BackStab Attack Takes Indirect Route To Mobile Data

Attack technique takes advantage of weak protections around mobile user’s backup files.

While there are plenty of mobile device vulnerabilities just waiting for bad guys to pick up on, some of the lowest hanging fruit for mobile-oriented attackers isn’t on the device itself. Instead, the softest target comes in the form of insecure back-ups stored on a traditional desktop or laptop.

Palo Alto Networks’ Unit 42 research team calls the technique “BackStab.” In a report out today by researchers with the team, they explain Take that this indirect route can nab attackers text messages, photos, geo-location data and just about anything else that’s been stored on a mobile device.

“While the technique is well-known, few are aware cheap nba jerseys of the fact that malicious attackers and data collectors have been using malware to execute BackStab in attacks around the world for years,” writes report author Claud Xiao. “iOS devices have been the primary target, as default backup settings in iTunes® have left many user backups unencrypted and easily identified, but other mobile platforms are also at risk.”

According to the report, Unit 42 has found over 700 recent flavors of Trojans, adware and other hacking tools designed to target Windows and Mac systems containing user data from backup files from iOS and BlackBerry devices.  Several of the malware families discovered by the researchers have been around for at least five years. They explain that there are tons of public articles and video tutorials detailing how Web to carry out a BackStab attack. And unlike a Setup lot of mobile device attacks, the attack Habit doesn’t require for a targeted user to have a jailbroken device.
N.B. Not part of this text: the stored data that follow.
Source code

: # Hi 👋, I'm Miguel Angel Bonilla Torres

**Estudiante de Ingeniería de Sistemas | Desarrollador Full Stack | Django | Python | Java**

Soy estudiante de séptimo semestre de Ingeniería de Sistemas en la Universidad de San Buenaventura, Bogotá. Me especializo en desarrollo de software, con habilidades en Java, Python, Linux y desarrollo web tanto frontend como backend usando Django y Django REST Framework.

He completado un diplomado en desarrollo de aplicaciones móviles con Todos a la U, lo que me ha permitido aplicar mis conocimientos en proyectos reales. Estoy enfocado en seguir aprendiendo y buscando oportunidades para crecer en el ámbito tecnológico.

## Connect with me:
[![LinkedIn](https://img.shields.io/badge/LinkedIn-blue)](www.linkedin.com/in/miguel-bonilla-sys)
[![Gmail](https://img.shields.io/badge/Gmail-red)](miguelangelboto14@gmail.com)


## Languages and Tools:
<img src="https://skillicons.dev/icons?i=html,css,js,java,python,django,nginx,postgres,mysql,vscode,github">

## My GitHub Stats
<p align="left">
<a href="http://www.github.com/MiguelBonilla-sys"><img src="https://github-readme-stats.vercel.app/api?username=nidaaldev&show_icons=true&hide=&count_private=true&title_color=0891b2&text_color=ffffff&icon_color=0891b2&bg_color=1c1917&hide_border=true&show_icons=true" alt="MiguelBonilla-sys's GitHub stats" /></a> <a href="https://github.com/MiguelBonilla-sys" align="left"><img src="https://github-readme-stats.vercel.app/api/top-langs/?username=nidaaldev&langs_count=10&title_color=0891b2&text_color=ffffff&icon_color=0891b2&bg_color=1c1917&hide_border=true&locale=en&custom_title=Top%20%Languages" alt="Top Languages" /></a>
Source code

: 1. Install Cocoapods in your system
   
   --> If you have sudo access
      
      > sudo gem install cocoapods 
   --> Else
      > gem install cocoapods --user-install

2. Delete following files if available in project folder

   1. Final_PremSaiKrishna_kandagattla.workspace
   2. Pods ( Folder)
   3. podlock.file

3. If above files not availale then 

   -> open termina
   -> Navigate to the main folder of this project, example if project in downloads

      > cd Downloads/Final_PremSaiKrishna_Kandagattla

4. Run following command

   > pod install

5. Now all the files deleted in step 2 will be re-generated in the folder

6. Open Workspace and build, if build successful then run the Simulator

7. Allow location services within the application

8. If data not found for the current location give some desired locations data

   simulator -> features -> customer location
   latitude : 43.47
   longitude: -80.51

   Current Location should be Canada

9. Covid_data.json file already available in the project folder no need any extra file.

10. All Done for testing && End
In the case of iOS attacks, often BackStab is made possible due to default settings on iTunes that cheap jerseys don’t encrypt backed up data.

The report on today detailed some of the most common tools that employ BackStab, including a dropped portable executable file often used in concert with the DarkComet remote access Trojan called USBStler. Interestingly, they also showed how RelevantKnowledge, a tool developed by Internet research firm cheap mlb jerseys comScore, leans on BackStab techniques to spy Hair on consumers.

“We found that many RelevantKnowledge wholesale nfl jerseys samples contain code to collect cheap nfl jerseys users’ iPhone and BlackBerry data through these mobile devices’ backup archives,” Xiao wrote. “During their execution, these samples will search The for files under the Windows iTunes backup directory, collect information, compress it into a file and upload it to Mom (comScore’s) web server.”

Ericka Chickowski specializes in coverage of information technology and business innovation. She has focused on information security for the better part of a decade and regularly writes about the security industry as a contributor to Dark Reading.

2 responses to “BackStab Attack Takes Indirect Route To Mobile Data

Leave a Reply to Bernadette Berisha Cancel reply

Your email address will not be published. Required fields are marked *

This site uses Akismet to reduce spam. Learn how your comment data is processed.